Animation is a set of trade-offs. The speed is a simple multiplier of how many frames you display each second times how many pixels you move in each frame. As the number of pixels you move goes up, the more jerky the animation will be. Likewise, the more often you update, the faster your animation will go. You need to decide which is more important: smoothness or speed.

• The thing is, when I decrease the speed, and decrease the stop between each update, the animation still doesn't look good. For example, run with speed 2, and update each 10ms and see what happens. Sep 16 '17 at 18:19
• Those are the only two things you can change to improve the animation in this code. Sep 16 '17 at 18:27

This question was old, but I found it in a search because it was related to an issue I am having. My attempt at fixing this was to try to implement "double-buffering". On my computer, my version of code fixes the clipping that occurs causing 1/4 of the circle to be a square. It's still not as smooth as I'd like though.

from tkinter import *
import time

WIDTH = 800
HEIGHT = 500
SIZE = 50
tk = Tk()
canvas = Canvas(tk, width=WIDTH, height=HEIGHT, bg="blue")
canvas.pack()
color = 'black'

class Ball:
def __init__(self, tag):
self.shape = canvas.create_oval(0, 0, SIZE, SIZE, fill=color, tags=tag)
self.speedx = 9 # changed from 3 to 9
self.speedy = 9 # changed from 3 to 9
self.active = True

def ball_update(self):
canvas.move(self.shape, self.speedx, self.speedy)
pos = canvas.coords(self.shape)
if pos[2] >= WIDTH or pos[0] <= 0:
self.speedx *= -1
if pos[3] >= HEIGHT or pos[1] <= 0:
self.speedy *= -1

global switcher
switcher = True
def cycle():
global switcher
canvas.tag_raise("bg")
if switcher:
ball2.ball_update()
ball2.ball_update()
canvas.tag_raise("ball")
else:
ball.ball_update()
ball.ball_update()
canvas.tag_raise("ball2")
switcher = not switcher
tk.after(40, cycle)

bg = canvas.create_rectangle(0, 0, WIDTH+1, HEIGHT+1, fill="gray", tags="bg")
ball = Ball("ball")
ball.ball_update()
ball2 = Ball("ball2")

tk.after(0, cycle)
tk.mainloop()

• I’m confused, I thought I posted a better answer. May 8 '19 at 14:22
• I have wronged you. I'll delete that comment. May 8 '19 at 23:03

I know this is an old question, but one extrememly important aspect of this problem hasn't been explored. If the FPS of a program is under 60, then the human eye will be able to see individual frames, resulting in a "choppy" appearance. I wrote this small fps indicator to inspect the OP's code, and also the code in @Drew Cunningham's answer.

from tkinter import *
import time

class FpsIndicator:
def __init__(self, master):
self.textBox = Text(master, height=1, width=8)
self.fpsStart = time.time()
self.current_fps = 0
self.last_tick_num = 0

def pack(self):
self.textBox.pack(side=RIGHT)
self.textBox.insert(END, "...")

def update_fps(self, tick_num):
now = time.time()
if now > self.fpsStart + 1:
if self.last_tick_num == 0:
self.last_tick_num = tick_num
self.fpsStart = now
else:
self.current_fps = (tick_num - self.last_tick_num) / (now - self.fpsStart)
self.textBox.delete('1.0', END)
self.textBox.insert(END, f"{self.current_fps:.2f}fps")

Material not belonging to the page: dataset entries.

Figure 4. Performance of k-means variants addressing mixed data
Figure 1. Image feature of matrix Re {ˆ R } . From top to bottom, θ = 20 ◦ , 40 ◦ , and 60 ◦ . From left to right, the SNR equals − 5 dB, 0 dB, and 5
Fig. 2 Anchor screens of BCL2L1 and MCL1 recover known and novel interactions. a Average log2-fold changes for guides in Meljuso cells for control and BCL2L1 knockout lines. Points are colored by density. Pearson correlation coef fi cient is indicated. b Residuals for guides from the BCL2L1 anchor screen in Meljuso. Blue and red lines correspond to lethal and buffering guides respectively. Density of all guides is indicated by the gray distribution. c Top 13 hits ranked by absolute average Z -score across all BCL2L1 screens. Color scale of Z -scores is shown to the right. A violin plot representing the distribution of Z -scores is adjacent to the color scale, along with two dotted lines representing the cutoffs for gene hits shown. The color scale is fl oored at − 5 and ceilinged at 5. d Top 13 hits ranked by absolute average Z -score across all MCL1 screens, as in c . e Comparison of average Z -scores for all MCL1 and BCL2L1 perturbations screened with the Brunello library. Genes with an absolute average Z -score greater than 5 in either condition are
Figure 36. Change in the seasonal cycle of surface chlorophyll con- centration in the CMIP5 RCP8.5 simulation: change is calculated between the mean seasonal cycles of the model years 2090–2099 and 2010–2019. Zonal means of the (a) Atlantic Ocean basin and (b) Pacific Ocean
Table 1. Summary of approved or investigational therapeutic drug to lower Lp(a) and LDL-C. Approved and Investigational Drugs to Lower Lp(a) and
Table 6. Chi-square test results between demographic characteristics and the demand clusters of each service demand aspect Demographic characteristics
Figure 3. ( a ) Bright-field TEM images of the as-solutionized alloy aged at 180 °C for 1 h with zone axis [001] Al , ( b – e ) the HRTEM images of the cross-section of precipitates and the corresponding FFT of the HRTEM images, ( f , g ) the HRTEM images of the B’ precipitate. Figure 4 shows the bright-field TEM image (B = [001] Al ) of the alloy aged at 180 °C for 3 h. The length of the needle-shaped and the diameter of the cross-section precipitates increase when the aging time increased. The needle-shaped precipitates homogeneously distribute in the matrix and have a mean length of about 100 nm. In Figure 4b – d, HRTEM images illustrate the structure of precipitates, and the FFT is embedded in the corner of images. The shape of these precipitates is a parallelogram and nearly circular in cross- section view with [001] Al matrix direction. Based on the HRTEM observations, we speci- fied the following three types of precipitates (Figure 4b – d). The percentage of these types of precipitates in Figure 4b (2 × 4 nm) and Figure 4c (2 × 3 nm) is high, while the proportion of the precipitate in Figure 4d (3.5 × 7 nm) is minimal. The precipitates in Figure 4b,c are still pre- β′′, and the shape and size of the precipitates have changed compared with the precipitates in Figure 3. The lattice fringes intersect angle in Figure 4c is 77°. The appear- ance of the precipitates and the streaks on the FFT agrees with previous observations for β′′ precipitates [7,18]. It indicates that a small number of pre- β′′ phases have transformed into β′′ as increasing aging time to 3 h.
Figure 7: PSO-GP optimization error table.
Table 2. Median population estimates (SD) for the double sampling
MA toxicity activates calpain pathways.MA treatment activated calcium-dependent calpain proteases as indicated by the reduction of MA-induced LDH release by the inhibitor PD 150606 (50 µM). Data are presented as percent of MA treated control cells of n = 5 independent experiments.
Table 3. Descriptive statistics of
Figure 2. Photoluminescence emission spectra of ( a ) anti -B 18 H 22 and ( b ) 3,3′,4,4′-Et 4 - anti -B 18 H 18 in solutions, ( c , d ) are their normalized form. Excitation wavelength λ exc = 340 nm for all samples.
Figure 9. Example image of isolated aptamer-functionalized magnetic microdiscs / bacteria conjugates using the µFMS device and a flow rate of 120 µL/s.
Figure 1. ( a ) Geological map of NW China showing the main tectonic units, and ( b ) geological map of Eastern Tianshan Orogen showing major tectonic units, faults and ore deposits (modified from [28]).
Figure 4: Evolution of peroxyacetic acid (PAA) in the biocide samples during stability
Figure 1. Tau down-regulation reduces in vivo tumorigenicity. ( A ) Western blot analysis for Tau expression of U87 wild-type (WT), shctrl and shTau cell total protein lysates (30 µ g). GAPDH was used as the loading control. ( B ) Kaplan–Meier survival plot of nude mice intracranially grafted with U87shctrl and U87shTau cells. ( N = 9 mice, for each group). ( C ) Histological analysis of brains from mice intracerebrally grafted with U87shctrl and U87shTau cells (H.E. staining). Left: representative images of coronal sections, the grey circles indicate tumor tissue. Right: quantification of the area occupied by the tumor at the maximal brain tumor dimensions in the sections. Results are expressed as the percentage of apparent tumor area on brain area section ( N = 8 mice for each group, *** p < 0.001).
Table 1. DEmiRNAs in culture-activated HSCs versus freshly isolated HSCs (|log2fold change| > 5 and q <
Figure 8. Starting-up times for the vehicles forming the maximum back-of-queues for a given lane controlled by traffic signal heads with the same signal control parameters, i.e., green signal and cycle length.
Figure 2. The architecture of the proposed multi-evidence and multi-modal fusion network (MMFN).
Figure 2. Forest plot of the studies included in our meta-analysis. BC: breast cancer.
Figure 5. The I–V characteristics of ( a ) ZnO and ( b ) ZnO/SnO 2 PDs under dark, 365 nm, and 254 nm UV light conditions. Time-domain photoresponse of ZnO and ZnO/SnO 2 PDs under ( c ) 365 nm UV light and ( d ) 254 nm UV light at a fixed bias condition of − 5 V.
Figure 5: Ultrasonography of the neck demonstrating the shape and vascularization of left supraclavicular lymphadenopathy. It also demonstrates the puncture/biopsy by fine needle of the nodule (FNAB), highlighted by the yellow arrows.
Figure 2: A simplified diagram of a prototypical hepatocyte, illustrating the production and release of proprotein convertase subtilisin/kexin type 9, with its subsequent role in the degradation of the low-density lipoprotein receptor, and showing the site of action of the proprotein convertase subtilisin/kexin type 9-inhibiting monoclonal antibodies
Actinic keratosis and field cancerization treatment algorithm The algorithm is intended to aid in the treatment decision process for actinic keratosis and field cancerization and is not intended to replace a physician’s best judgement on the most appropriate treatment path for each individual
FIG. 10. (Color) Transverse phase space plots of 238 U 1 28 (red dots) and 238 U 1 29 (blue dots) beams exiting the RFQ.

self.last_tick_num = tick_num
self.fpsStart = now

# Use
global tickNum
tickNum = 0

def cycle():
global tickNum
tickNum += 1
fpsIndicator.update_fps(tickNum)
tk.after(5, cycle)

tk = Tk()
fpsIndicator = FpsIndicator(tk)
fpsIndicator.pack()
tk.after(0, cycle)
tk.mainloop()


For @Drew Cunningham's code and the OPs code, I got around 20-25 fps. This is one third of the frames required for a smooth animation. Making one small change to their code fixes this issue:

# change this
tk.after(40, cycle)
# to
tk.after(10, cycle)


The fps is now at 60+, so the animation is smooth. However, when I do this to the OPs code, parts of the moving circle aren't rendered properly. The code given by @Drew Cunningham doesn't have this issue, and the circle is always a circle.

One last note, when the fps changes, the speed of the animation changes along with it. One possible improvement would be to interpolate the distance based on the amount of time that's elapsed since the last update.